In skydiving news everyone knows how the Army has Delta Force and the Navy the SEALs who typically ride helicopter or parachute jump into hostile areas to perform missions that often are more fantastic than anything ever seen at the movies. But CNN reminds us that few people have heard of the Air Force’s own special ops group, the Combat Control Teams.
The CCTs have two typical missions. The first is to secure air fields in hostile territory. This kind of mission starts with airmen tossing packages of dirt bikes out the door of a transport plane, which parachutes down to the target. Then CCT commandos follow, start up and hop on the bikes, and secure the air fields, removing obstacles and making them ready for incoming aircraft.

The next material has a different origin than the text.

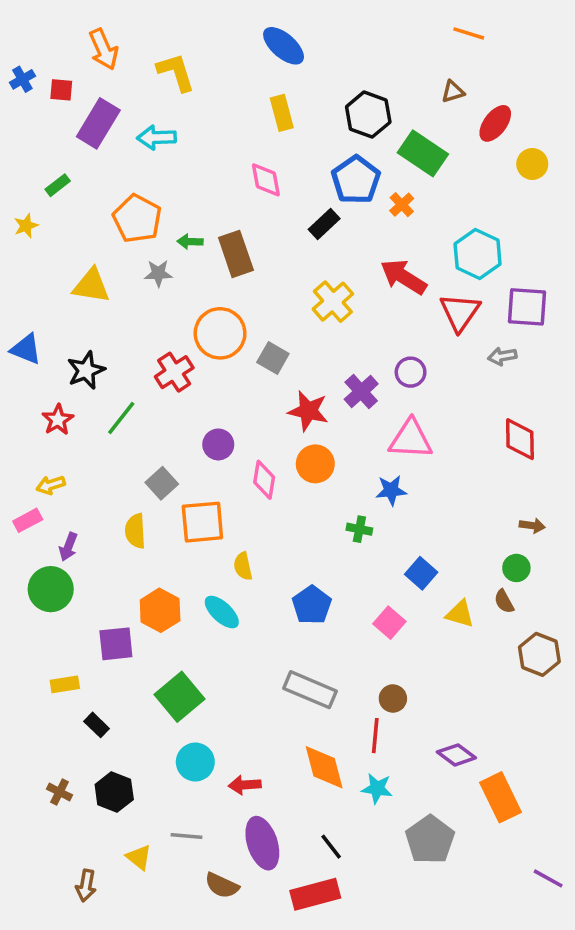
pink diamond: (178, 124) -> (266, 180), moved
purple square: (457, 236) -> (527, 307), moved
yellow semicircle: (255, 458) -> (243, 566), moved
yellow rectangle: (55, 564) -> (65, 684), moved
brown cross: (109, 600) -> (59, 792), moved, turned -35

The other type of mission that a CCT is sent on is to spot targets for air strikes. They would parachute into enemy territory and call in air strikes against enemy targets. They often work with regular ground forces to assist them with providing air support. The CCTs work with every aircraft from B 2 stealth bombers to Apache gunships.
The CCTs were the tip of the spear during the initial invasion of Afghanistan in 2001, in the wake of 9/11 by calling in air strikes against the Taliban in support of the Northern Alliance. Should the United States be obliged to hit the ISIS army in Iraq from the air, CCTs will likely be forward deployed to support those strikes.
CCTs are not always bringing death from the skies. In the wake of the 2010 earthquake in Haiti, CCTs were deployed to secure and prepare air fields for use in bringing in air supplies.